**Supplied data**
═══
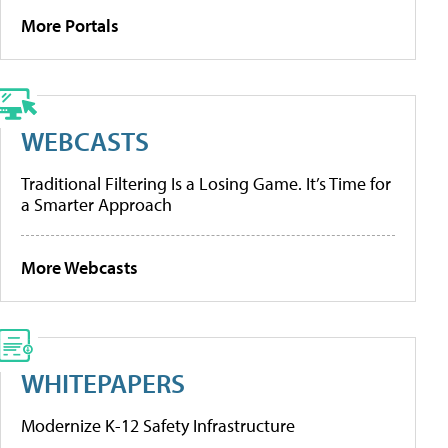
More Portals
WEBCASTS
Traditional Filtering Is a Losing Game. It’s Time for
a Smarter Approach
More Webcasts
WHITEPAPERS
Modernize K-12 Safety Infrastructure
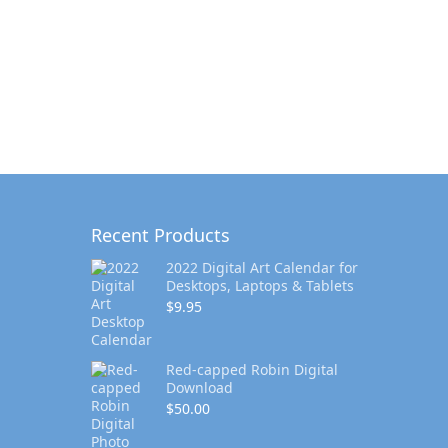
Recent Products
2022 Digital Art Calendar for
Desktops, Laptops & Tablets
$
9.95
Red-capped Robin Digital
Download
$
50.00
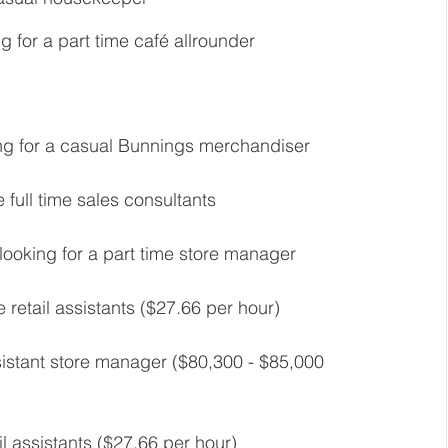
g for a part time café allrounder 
ng for a casual Bunnings merchandiser 
 full time sales consultants  
looking for a part time store manager 
 retail assistants ($27.66 per hour) 
ssistant store manager ($80,300 - $85,000 
il assistants ($27.66 per hour)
═══
**Task directions**
Set every entry down again word for word, but not the pictures.

**Task result**
More Portals
WEBCASTS
Traditional Filtering Is a Losing Game. It’s Time for
a Smarter Approach
More Webcasts
WHITEPAPERS
Modernize K-12 Safety Infrastructure
Recent Products
2022 Digital Art Calendar for
Desktops, Laptops & Tablets
$
9.95
Red-capped Robin Digital
Download
$
50.00
g for a part time café allrounder 
ng for a casual Bunnings merchandiser 
 full time sales consultants  
looking for a part time store manager 
 retail assistants ($27.66 per hour) 
ssistant store manager ($80,300 - $85,000 
il assistants ($27.66 per hour)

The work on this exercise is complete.